Schedule data pipeline
Scheduling a data pipeline allows us to run the pipeline automatically at specific intervals. For instance, we can define a pipeline to run at 2 pm every day or 8 am every Monday.
To schedule a pipeline, go to the Load view and click Schedule pipeline.
The Schedule data pipeline window appears.
Enter the pipeline name. We can also choose the start date of the pipeline. Click the calendar icon to select a start date.
We can choose the frequency of the pipeline runs. It could be hourly, daily, weekly, or monthly. We can also specify the time in which the pipeline will be run.
Note
When scheduling a pipeline from a S3 folder, the schedule frequency of the pipeline should be consistent with the frequency of arrival of new micro-batches to the S3 folder. For instance, if an external extraction process automatically uploads a micro-batch every hour, we can set the pipeline schedule to run hourly. To learn more about ETL pipeline from an S3 folder, see Extract micro-batches from an S3 folder.
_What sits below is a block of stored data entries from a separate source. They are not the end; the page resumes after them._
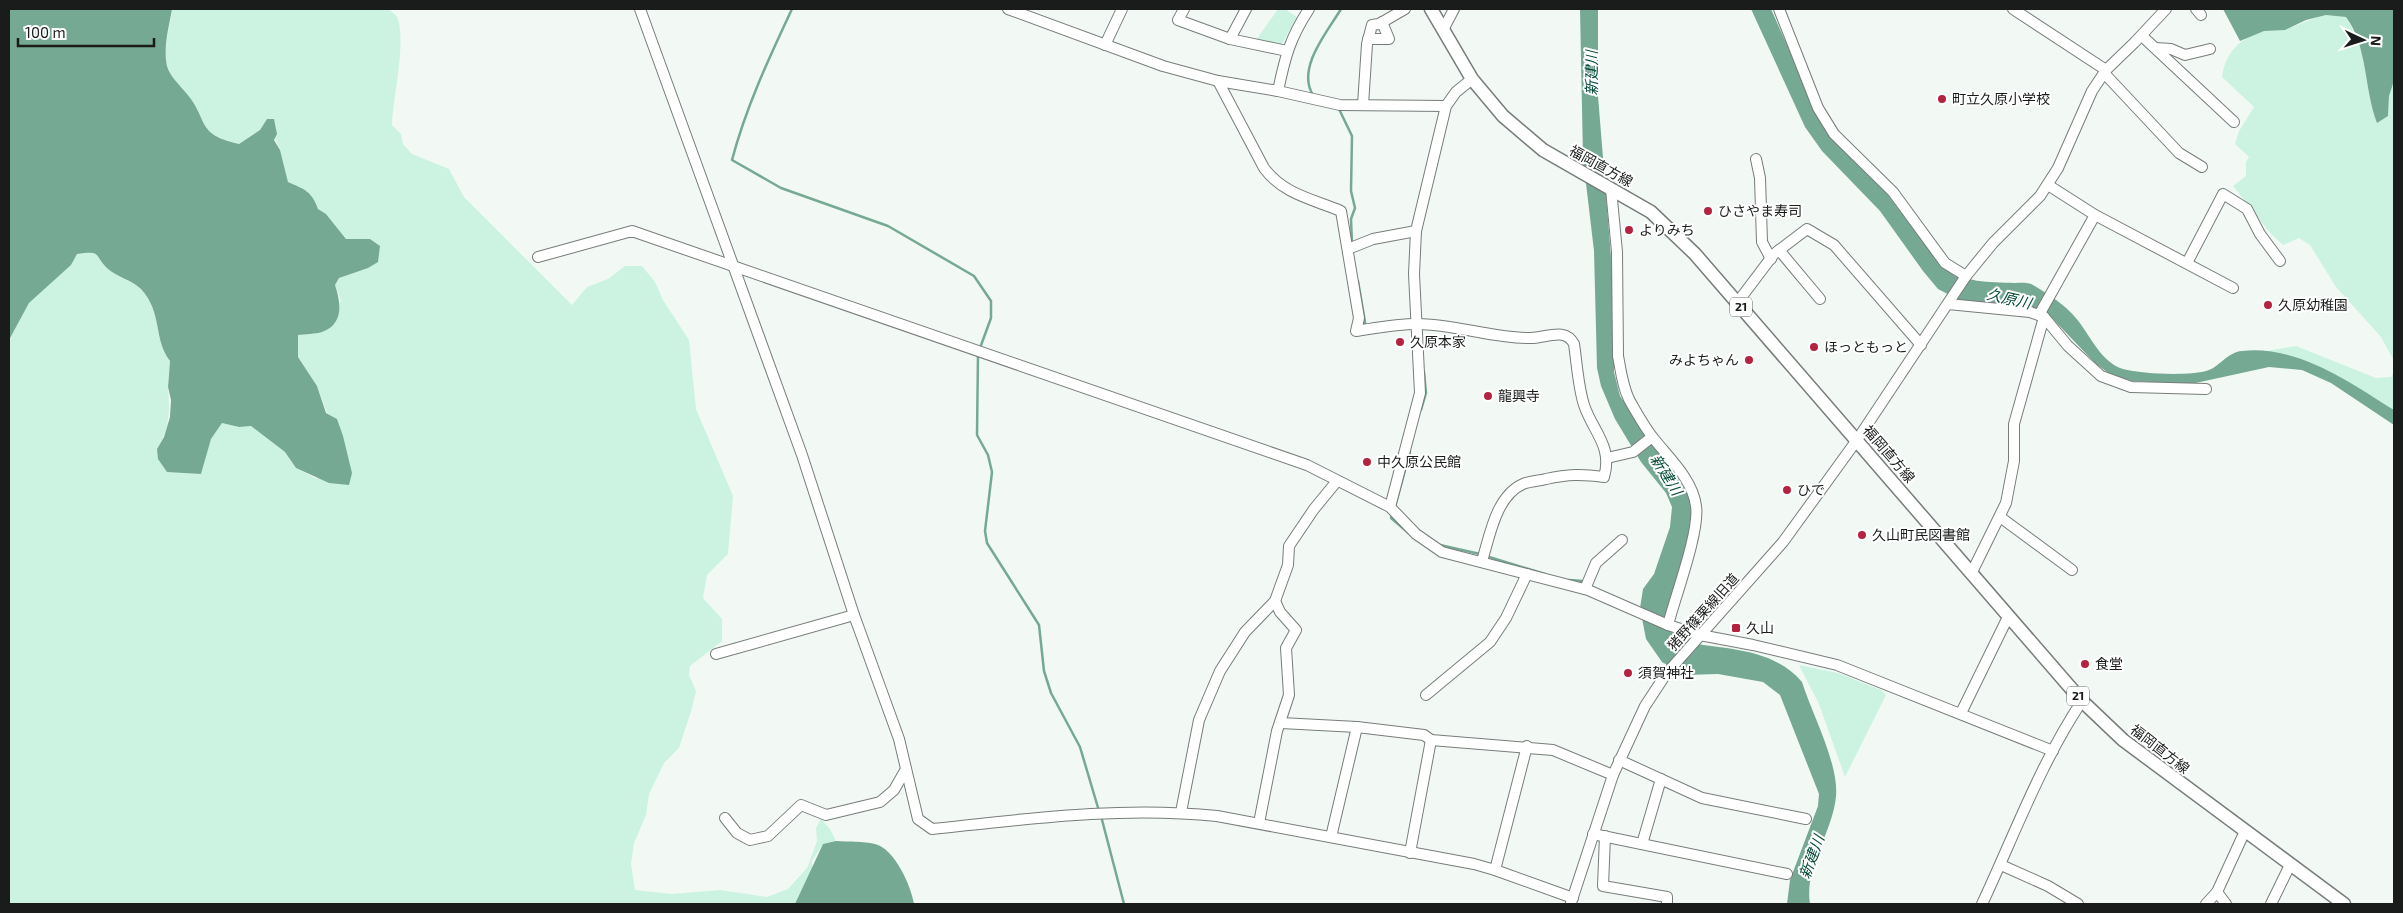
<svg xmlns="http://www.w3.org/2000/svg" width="2403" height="913" viewBox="0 0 2403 913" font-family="'Exo 2','Noto Sans JP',sans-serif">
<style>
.green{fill:#ccf3e2}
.water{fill:#76a993}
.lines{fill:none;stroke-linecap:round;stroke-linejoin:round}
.stream{stroke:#76a993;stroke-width:2.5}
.minor-casing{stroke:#777d7a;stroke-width:12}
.major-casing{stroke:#777d7a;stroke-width:15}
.minor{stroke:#fff;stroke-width:10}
.major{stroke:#fff;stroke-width:12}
.poi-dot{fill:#b4223f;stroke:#fff;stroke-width:2}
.labels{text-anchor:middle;stroke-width:4;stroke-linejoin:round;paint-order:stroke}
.shield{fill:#fff;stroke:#5e605f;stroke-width:1}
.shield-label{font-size:12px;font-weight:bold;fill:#191c1b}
.poi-label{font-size:14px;fill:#191c1b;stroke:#fff;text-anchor:start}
.street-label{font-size:14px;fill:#191c1b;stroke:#fff}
.water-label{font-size:15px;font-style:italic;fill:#034b36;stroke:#fff}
</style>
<rect width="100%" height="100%" fill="#f2f9f5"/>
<g class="green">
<path d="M172,9H388C391,11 395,14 397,17C407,40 393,97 392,125L401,134L403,144L412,154L449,169L464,197L572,305L587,287L608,279L625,266H642L655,282L663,300L689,340L696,409L733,496L728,554L707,575L703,598L722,619V641L690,666L689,675L696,691L692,708L679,748L664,763L649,794L646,815L634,843L631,864L635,890L672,894L720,890L767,897L788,889L807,868L817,841L816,828L821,819L830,829L836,841L823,844L812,861V873L795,904H9V340L29,303L71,265L77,254C103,250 93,255 108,269C117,277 132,280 141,289C163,313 153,339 170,361C170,370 167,380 168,388C170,413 170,427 157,449L167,471L201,474L211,439L222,423L239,427L251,426L285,452L296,468L317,479L337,419L327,413L317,386L298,357V335L321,332L341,301L335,285L339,278L352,273L370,239H346L326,214L318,209C312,191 304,189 288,182L280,150L267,119L260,130L239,144C195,133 209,121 187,94C180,85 170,77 167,66C163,47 170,28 172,9Z"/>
<path d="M1278,9H1285L1297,17L1281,46L1256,40Z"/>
<path d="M2326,15L2346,17C2354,29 2366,61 2368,76C2369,93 2371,107 2377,122L2388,116L2389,96L2394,81V361L2381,337L2336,287L2310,245L2299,238L2283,245L2271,234L2233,186L2246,176V162L2249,157L2235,144L2239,131L2254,107L2222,77C2225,53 2240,38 2263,31C2270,29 2279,31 2286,29C2300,25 2312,18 2326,15Z"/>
<path d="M2296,346L2376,378L2391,377L2394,372V412L2266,351Z"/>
<path d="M1799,665L1838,673L1881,690L1886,695L1845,777L1819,704Z"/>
</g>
<g class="water">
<path d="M9,9H172C169,27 163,47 167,66C170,77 180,85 187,94C209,120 195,134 239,144L260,130L267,119H274L277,134L274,140L280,150L288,182C304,189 312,191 318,209L326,214L346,239H370L380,246L378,262L368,268L339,278L335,285C341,303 344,324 322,332C315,334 305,334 298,335V357L317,386L326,413L337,419L343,436L352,473L349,485L329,483L296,468L285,452L251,426L239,427L222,423L211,439L201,474L167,472L158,459L157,449L164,437L170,417L171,400L168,387L170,361C153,339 163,313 141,289C132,280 117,277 108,269C93,255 103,250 77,254L71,265L29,303L9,340Z"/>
<path d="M1580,9H1598V96L1614,294V372L1620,396L1691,498L1692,526L1666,615L1674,636L1679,641C1723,650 1771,646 1802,682C1812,714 1839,764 1836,796C1833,832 1804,867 1810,904H1787L1790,880L1818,806L1819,794L1780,695L1763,682L1718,674L1685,675L1662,662L1646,639L1640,608L1643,589L1654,574L1670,527L1672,507L1666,493L1641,462L1615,419L1601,386L1597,368L1594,251L1583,158Z"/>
<path d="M1751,9H1771L1826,132L1885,191L1942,267C1965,283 1988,282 2015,283C2020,283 2028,282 2033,285C2047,293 2065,305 2075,317C2090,334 2100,362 2123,369C2141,374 2188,376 2206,371C2219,368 2227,352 2242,351C2298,345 2349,382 2394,410V425L2331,383L2302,370L2269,367L2191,384L2132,381L2118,377L2110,374L2096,364L2050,316L2029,306L1961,301L1938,289L1923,271L1880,211L1822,151L1805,127Z"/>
<path d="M2223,9H2394V81L2389,96L2388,116L2377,123C2364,89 2368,47 2346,17L2326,15L2306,20L2285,30L2264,31L2240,41Z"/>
<path d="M836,841C849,842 863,841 875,844C895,849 911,886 914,904H795L823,844Z"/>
</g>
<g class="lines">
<g class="stream">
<path d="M792,9C769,58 746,107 732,160L781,188L888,226L974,276L991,301V318L980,348"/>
<path d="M1313,95C1296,68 1328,31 1341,9"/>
<path d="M1339,109L1352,136L1351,191L1355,208L1351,219L1352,244"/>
<path d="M1358,281L1366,328"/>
<path d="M978,353L977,435L988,455L992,472L985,531L987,543L1039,625L1044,671L1051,693L1080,747L1099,811"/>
<path d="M1421,410L1426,393L1424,372"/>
<path d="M1395,507L1410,452"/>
<path d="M1392,514L1391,518L1412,536"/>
<path d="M1440,545L1480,554"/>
<path d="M1486,556L1545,574"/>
<path d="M1569,580L1583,581"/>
<path d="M1101,816L1124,904"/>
</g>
<defs>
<g id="minor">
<path d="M640,9L802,455L854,615L899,739L918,819L932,829C1027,819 1121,806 1217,816L1474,864L1495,870L1573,898"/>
<path d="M1008,9L1163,66L1218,81L1278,91L1340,105L1446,106"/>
<path d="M1184,9L1178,20L1230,39L1287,51"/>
<path d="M1779,9L1818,108L1834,134L1893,192L1945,263L1966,276"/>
<path d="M2013,9L2106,70"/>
<path d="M2196,9L2201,15"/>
<path d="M1443,30L1454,9"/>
<path d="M2142,36L2234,122"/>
<path d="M1230,39L1246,9"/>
<path d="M1368,39H1389L1382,22"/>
<path d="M1105,45L1122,9"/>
<path d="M2156,48L2171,49L2185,55L2210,49"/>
<path d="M2104,73L2179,153L2202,167"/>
<path d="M1218,81L1264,168C1283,194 1312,199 1341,211L1359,318L1356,331C1376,328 1397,324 1417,324C1455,324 1491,338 1529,338C1544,339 1565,326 1574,344C1577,364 1578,386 1584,405C1593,432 1613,446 1604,477C1582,474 1568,474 1546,479C1539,481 1530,481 1523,484C1496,496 1490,535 1482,561"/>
<path d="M1278,91C1285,57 1290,38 1309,9"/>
<path d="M1363,105L1367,44L1372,25L1379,24L1405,9"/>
<path d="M1756,159L1760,178L1762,242L1771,259"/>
<path d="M2048,185L2095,215L2233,288"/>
<path d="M1611,189L1617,252L1618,356C1621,371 1623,390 1631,403C1638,415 1645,428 1654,439C1669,458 1693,480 1696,506C1700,531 1675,597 1668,625"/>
<path d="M1348,249L1373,239L1416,231"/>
<path d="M1779,250L1820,299"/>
<path d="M538,257L632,231L1307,465L1390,507L1416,534L1442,552L1588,590L1668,625L1700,635L1753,645L1837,665L2053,751"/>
<path d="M2187,263L2223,194L2247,209L2260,234L2280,261"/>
<path d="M1737,303L1774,254L1807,229L1834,245L1921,345"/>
<path d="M1948,304L2030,312L2044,317L2068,346L2101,376L2131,387L2206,389"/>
<path d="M2039,315L2095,215"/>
<path d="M1607,458L1633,452L1652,437"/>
<path d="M1390,507L1420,393L1414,274L1416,231L1446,106L1456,92L1472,79"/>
<path d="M2000,517L2072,570"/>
<path d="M1972,572L2006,503L2014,461V424L2044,317"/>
<path d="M1585,589L1596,563L1622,540"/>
<path d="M716,654L854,615"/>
<path d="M1426,695L1490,642L1506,618L1527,574"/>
<path d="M1961,713L2008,617"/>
<path d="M1281,723L1357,727L1424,735L1431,740L1553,750L1613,775"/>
<path d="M1619,760L1702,798L1806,819"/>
<path d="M1181,812L1199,720L1220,671L1245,632L1275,601L1288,565L1289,546L1314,509L1337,481"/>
<path d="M725,818L737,833L750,840L768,836L801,805L826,815L880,802L894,790L906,769"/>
<path d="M1259,823L1277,731L1289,695L1286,648L1296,630L1280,612L1275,601"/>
<path d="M1593,834L1787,874"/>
<path d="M1605,836L1603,886L1667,897V904"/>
<path d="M1331,837L1357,727"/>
<path d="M1642,844L1661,779"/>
<path d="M1410,853L1431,740"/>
<path d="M2001,865L2048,886L2078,904"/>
<path d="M1495,870L1527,746"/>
<path d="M2217,892L2226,904"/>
<path d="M1571,903L1613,775L1645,706L1666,674L1783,542L1857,440L1966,276L1993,243L2040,196L2058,168L2092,91L2106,70L2135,42L2166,9"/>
<path d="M1982,904C2014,836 2040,764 2082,701"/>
<path d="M2206,904L2217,892L2245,831"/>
<path d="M2271,904L2290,865"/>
</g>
<path id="major" d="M1431,9L1472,79L1503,116L1543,150L1651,212L1695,254L2082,701L2123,740L2344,904"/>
</defs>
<use href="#minor" class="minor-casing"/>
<use href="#major" class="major-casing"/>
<use href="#minor" class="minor"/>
<use href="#major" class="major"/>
</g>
<g class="poi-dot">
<circle cx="1942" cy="99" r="5"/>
<circle cx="1708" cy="211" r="5"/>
<circle cx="1629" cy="230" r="5"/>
<circle cx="2268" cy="305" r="5"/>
<circle cx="1400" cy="342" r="5"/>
<circle cx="1814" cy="347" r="5"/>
<circle cx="1749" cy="360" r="5"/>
<circle cx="1488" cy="396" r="5"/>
<circle cx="1367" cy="462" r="5"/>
<circle cx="1787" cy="490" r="5"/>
<circle cx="1862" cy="535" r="5"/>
<rect x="1731" y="623" width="10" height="10" rx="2.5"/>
<circle cx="2085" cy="664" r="5"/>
<circle cx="1628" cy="673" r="5"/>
</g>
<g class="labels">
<g class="shield">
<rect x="1730" y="297.5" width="22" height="19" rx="4"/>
<rect x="2067" y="686.5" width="22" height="19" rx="4"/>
</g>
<g class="shield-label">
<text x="1741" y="311">21</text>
<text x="2078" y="700">21</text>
</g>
<g class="poi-label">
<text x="1952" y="104">町立久原小学校</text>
<text x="1718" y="216">ひさやま寿司</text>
<text x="1639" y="235">よりみち</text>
<text x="2278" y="310">久原幼稚園</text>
<text x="1410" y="347">久原本家</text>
<text x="1824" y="352">ほっともっと</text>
<text x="1739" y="365" text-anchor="end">みよちゃん</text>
<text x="1498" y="401">龍興寺</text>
<text x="1377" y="467">中久原公民館</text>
<text x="1797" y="495">ひで</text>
<text x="1872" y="540">久山町民図書館</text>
<text x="1746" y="633">久山</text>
<text x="2095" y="669">食堂</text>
<text x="1638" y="678">須賀神社</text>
</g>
<g class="street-label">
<text transform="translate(1601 166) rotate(29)" y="5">福岡直方線</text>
<text transform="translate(1889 454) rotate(49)" y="5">福岡直方線</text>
<text transform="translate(1703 612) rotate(-48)" y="5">猪野篠栗線旧道</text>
<text transform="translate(2160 749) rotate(38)" y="5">福岡直方線</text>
</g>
<g class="water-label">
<text transform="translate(1592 73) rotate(-90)" y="5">新建川</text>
<text transform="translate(2009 299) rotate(13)" y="5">久原川</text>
<text transform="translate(1666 475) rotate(58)" y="5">新建川</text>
<text transform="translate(1812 857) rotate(-70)" y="5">新建川</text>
</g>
</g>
<rect width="2403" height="913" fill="none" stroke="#191c1b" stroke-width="20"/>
<g transform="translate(2363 40) rotate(94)" stroke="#ffffff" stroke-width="4" paint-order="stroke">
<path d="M0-4L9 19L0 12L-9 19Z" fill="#191c1b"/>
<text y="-8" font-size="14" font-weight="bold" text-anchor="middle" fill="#191c1b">N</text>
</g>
<path d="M18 38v8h136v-8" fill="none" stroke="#191c1b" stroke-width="2.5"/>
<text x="25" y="38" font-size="15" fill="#191c1b" stroke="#ffffff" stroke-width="4" paint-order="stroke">100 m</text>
</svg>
If we want the pipeline to be run right after scheduling it, tick Run pipeline now in addition to the scheduled time.
Loading strategies and eviction periods
The loading strategy is an important parameter when scheduling a pipeline. There are three loading strategies.
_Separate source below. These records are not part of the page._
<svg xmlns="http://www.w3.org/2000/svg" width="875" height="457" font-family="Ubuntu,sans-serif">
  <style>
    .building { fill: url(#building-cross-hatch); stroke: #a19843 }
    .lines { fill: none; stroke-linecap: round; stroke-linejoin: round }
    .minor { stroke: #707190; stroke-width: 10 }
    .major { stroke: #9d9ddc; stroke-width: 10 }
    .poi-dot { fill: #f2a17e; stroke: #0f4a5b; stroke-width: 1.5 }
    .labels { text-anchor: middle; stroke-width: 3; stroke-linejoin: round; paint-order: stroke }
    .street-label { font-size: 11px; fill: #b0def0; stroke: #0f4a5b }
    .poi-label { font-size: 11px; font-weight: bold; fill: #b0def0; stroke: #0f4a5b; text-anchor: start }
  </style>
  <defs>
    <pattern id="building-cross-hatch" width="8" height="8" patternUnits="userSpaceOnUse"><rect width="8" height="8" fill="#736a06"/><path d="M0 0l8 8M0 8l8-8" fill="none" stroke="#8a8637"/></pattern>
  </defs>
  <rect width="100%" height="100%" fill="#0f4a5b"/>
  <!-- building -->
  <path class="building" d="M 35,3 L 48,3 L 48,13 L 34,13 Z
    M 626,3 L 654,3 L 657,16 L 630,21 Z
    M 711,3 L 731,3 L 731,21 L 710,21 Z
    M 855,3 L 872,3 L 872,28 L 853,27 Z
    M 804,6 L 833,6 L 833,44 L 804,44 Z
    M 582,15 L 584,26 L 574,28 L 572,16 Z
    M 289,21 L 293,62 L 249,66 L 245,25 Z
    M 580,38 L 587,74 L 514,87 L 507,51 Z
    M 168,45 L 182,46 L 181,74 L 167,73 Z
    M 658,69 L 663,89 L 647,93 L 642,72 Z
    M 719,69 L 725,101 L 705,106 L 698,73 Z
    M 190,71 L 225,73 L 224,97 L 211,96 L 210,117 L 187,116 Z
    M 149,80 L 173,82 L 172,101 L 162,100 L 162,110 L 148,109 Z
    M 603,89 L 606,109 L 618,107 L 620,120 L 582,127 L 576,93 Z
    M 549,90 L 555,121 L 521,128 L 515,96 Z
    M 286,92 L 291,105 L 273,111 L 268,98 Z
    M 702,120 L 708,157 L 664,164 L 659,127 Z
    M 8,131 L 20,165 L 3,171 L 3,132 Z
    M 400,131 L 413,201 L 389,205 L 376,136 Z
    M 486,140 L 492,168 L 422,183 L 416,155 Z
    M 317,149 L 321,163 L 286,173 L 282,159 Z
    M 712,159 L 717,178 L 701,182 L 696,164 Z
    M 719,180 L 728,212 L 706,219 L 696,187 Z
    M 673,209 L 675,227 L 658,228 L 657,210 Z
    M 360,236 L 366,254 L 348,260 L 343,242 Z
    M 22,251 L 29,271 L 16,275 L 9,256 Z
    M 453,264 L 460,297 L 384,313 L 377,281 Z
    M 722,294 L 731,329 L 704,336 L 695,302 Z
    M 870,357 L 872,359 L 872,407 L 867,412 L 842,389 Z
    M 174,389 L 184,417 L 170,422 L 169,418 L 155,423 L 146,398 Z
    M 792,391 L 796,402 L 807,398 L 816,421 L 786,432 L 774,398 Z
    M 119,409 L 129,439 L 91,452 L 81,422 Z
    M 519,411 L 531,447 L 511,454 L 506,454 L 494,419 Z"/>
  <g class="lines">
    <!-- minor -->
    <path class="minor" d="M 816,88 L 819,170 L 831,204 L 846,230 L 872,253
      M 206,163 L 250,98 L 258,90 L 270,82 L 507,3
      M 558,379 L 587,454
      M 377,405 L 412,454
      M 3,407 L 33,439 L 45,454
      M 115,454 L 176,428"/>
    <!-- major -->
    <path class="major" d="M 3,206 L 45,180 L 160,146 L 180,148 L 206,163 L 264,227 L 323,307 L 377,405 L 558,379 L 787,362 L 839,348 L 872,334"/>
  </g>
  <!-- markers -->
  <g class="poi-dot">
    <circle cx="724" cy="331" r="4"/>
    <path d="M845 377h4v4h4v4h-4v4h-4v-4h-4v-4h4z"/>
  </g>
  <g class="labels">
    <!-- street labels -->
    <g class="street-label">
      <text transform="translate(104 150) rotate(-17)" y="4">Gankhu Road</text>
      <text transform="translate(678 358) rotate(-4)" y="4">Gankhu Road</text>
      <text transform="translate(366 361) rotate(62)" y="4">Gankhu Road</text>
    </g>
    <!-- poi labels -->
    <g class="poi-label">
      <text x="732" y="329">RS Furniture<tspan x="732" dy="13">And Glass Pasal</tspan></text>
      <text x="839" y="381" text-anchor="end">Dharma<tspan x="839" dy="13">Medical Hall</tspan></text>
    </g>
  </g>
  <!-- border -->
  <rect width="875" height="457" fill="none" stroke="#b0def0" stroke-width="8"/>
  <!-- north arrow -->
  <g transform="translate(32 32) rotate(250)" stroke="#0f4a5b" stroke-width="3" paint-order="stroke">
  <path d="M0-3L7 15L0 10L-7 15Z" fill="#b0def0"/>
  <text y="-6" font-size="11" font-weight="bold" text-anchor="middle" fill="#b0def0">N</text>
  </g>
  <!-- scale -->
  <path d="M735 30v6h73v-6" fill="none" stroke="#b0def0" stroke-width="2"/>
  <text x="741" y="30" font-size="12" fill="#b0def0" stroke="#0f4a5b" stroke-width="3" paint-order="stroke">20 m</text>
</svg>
Generate a new log every time the pipeline is executed creates a new log without overwriting the existing ones. When we choose this option, we will be required to enter the log name for the new files.
Always append data to the same log add the new rows to the existing log file. Effectively, when the pipeline triggers, it appends data to the initial log file.
If the schema of the appended log changes at any time, the pipeline run will fail. To prevent this, we can tick Create new log when the schema is altered. Apromore will instead create another log when it notices a change in the log schema.
To prevent the resulting log file from becoming extremely huge, we can optionally specify the data range to retain.
If one month is selected, data older than one month in the previous dataset will be discarded.
Note
If we delete the log file created from previous pipeline runs, a new log file will be created in the following pipeline run.
Overwrite the log everytime the pipeline is executed always replaces the existing log file with the output of the pipeline execution. To prevent pipeline run failure due to a change in the schema, we can tick Create new log when the schema is altered.
Lastly, enter the log file’s name created from the pipeline and specify its path.
Click Schedule to schedule the pipeline. The pipeline will be successfully scheduled and can be managed in the Data pipeline management window.